I'm planning on using the 50 40 10, beeswax crisco canola oil lube. You think it would be ok for the 270gr boolit and the 35 grs FFg ?


That load will be fine. Lube the cylinder pin heavily or it will start binding from fouling after 20-25 shots. 35gr with a 270gr boolit will have brisk recoil. It won't be a wussy load and you can go to 40gr with no issues.

SS

Ed in North Texas
09-24-2011, 06:16 PM
I'll shoot BP as long as I have a choice. Have a few pounds of "substitutes" but they're just not the same.

I plan on using BP, but I hate to just throw away a full jar of the Pyrodex if I can use it up, maybe sandwiching Pyrodex cartridges between BP to dilute the corrosive effect. With the .577 and .577-450 it wouldn't take very long to get rid of the bottle! :? I certainly would be cleaning as soon as possible, just as I have always done with corrosive primed milsurp. Corrosive ammo is nothing new to those who were shooting even US milsurp 4 or 5 decades ago (and recently with Combloc).

Bent Ramrod
09-24-2011, 07:06 PM
You won't hurt your gun with Pyrodex if you clean it well with soapy water, dry and oil it properly after shooting.

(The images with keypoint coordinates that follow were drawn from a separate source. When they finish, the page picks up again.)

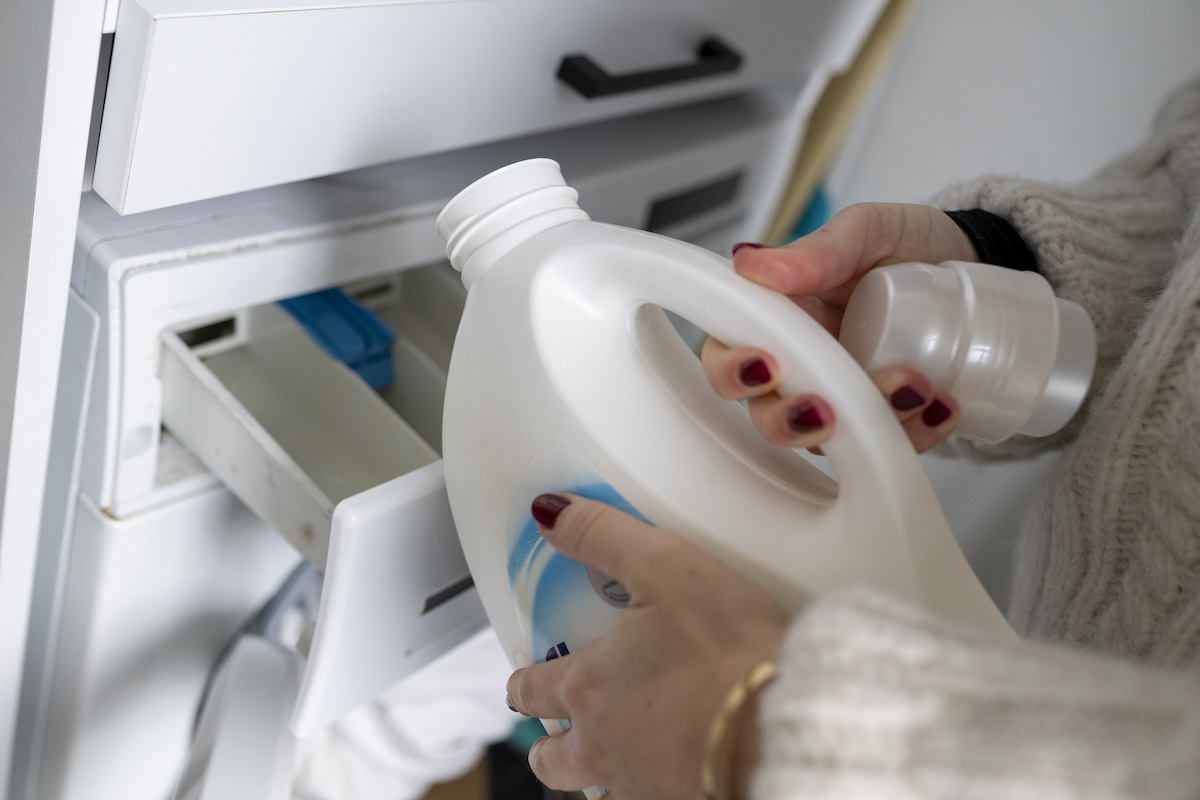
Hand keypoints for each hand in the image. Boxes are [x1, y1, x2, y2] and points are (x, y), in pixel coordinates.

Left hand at [506, 494, 789, 799]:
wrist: (782, 729)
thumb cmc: (727, 653)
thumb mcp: (664, 566)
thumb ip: (602, 535)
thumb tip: (550, 513)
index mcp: (590, 687)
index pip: (533, 690)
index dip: (524, 682)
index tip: (524, 679)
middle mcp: (604, 746)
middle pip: (553, 760)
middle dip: (549, 747)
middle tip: (558, 734)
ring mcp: (643, 784)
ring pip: (597, 791)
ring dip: (596, 777)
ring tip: (616, 759)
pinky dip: (652, 790)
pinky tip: (673, 774)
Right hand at [702, 203, 978, 452]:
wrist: (976, 260)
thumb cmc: (908, 243)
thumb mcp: (868, 230)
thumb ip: (818, 249)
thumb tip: (752, 264)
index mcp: (781, 318)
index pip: (727, 353)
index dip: (730, 369)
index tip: (766, 365)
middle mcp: (804, 364)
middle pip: (764, 414)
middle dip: (787, 422)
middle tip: (825, 409)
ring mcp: (846, 395)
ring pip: (827, 441)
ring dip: (865, 425)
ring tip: (917, 388)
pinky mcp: (890, 418)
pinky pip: (890, 444)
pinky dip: (918, 433)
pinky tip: (945, 406)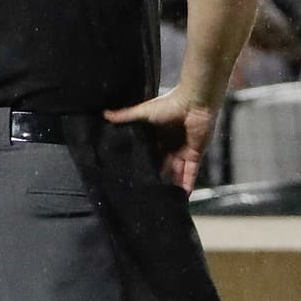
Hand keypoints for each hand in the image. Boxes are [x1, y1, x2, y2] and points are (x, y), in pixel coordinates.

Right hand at [102, 84, 217, 192]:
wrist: (194, 102)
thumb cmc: (170, 104)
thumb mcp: (143, 112)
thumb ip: (125, 116)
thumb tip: (104, 114)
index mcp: (160, 135)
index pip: (152, 153)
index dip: (147, 164)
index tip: (139, 175)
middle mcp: (172, 144)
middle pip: (165, 165)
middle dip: (160, 177)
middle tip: (151, 192)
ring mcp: (185, 150)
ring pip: (178, 172)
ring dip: (173, 184)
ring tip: (165, 199)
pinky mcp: (196, 154)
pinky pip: (191, 172)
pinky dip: (188, 184)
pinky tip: (183, 196)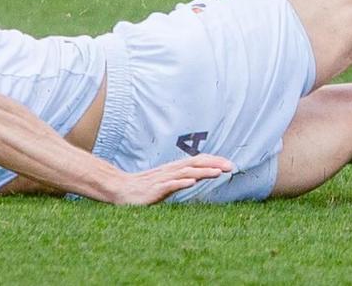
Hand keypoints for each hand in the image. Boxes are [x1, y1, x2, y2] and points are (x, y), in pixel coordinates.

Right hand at [105, 154, 233, 204]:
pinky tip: (191, 182)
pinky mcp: (154, 190)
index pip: (198, 161)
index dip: (214, 161)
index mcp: (175, 169)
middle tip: (231, 167)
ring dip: (202, 172)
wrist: (121, 190)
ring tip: (217, 172)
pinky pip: (169, 185)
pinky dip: (181, 182)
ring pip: (186, 173)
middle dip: (214, 164)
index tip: (229, 164)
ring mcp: (163, 179)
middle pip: (195, 164)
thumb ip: (182, 177)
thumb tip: (199, 175)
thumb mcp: (167, 181)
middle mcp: (171, 171)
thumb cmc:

Pyrodex has perchlorate in it to increase the ignition temperature. This gets it into the "flammable solid" classification and makes it easier to ship and store in some areas. It has sodium benzoate in it, which causes the fouling to be slippery, so it doesn't build up for shot after shot like black powder fouling. You don't need to "manage the fouling" for a string of shots, like you do with black powder.

The downside to this is that the stuff is a little harder to ignite when you want it to and the chlorides in the fouling are more aggressive in their action on steel, just as the old chlorate primer residues were. However, just as those could be cleaned off the metal with no problem using the proper technique, so can the Pyrodex residues.

The other downside of Pyrodex is that black powder has about a 400-year head start in its development as an accurate propellant. You won't find Pyrodex in the winners' circle at Raton. On the other hand, you might be less likely to be trying to pull a stuck loading rod out of your muzzleloader while the squirrels point and giggle at you if you are using Pyrodex, and the accuracy difference between black powder and Pyrodex at those ranges won't be enough to worry about.

Shoot the stuff up, have fun and learn the capabilities. You'll at least have a reference load if you can't get hold of black powder sometime.